### Records shown:
Segment Open
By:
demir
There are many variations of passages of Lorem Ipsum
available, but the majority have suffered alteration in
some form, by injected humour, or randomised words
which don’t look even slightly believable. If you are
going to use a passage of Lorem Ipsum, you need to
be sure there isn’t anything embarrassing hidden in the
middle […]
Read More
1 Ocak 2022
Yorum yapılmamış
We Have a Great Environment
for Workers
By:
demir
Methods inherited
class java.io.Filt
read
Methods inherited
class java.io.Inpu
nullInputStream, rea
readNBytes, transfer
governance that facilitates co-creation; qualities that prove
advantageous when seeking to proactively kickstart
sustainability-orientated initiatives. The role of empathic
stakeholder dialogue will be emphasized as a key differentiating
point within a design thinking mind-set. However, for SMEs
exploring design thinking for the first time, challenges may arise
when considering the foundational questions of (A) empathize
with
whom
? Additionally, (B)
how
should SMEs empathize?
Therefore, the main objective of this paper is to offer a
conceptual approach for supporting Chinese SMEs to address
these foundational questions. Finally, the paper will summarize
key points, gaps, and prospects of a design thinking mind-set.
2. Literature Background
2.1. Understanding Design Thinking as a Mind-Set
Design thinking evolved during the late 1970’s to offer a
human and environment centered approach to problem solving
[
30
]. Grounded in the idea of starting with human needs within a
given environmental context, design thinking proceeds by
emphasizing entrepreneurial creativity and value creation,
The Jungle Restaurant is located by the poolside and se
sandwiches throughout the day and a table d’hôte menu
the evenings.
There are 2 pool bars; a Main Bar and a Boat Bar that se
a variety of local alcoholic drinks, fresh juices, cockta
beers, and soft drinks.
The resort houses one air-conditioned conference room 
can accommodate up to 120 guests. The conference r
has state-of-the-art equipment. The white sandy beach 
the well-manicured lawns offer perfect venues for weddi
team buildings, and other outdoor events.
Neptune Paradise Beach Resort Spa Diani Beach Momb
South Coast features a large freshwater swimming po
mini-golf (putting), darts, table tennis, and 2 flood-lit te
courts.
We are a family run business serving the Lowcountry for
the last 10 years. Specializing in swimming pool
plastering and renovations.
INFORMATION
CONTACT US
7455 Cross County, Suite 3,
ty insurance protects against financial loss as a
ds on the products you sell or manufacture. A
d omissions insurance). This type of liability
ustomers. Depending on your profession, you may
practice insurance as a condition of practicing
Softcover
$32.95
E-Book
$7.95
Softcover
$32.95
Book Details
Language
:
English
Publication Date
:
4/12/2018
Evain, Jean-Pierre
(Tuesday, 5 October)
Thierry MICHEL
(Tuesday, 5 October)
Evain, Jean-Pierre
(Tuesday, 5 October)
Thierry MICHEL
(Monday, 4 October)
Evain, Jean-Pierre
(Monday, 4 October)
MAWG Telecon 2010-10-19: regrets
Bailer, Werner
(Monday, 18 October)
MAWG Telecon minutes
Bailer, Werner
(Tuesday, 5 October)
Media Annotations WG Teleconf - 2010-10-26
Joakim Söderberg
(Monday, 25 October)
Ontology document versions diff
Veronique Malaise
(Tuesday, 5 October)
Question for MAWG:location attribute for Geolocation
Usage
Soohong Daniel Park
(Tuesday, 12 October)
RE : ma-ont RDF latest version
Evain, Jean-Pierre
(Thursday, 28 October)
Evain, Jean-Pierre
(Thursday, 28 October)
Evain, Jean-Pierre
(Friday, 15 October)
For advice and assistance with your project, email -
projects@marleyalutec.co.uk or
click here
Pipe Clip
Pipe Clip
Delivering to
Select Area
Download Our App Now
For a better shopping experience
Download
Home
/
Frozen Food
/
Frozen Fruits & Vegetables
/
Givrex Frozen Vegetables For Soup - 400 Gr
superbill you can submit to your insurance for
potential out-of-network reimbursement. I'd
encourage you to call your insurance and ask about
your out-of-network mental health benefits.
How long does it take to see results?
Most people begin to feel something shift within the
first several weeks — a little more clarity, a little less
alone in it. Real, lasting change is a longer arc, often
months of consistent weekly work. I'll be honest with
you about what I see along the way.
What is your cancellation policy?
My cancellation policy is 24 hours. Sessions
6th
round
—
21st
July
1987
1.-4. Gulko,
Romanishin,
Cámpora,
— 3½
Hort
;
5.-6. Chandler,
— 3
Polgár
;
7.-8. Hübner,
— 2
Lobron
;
Segment Closed
If a line in the entries includes the word "offer", copy that line out.

### Task result:
Therefore, the main objective of this paper is to offer a
Design thinking evolved during the late 1970’s to offer a
the well-manicured lawns offer perfect venues for weddi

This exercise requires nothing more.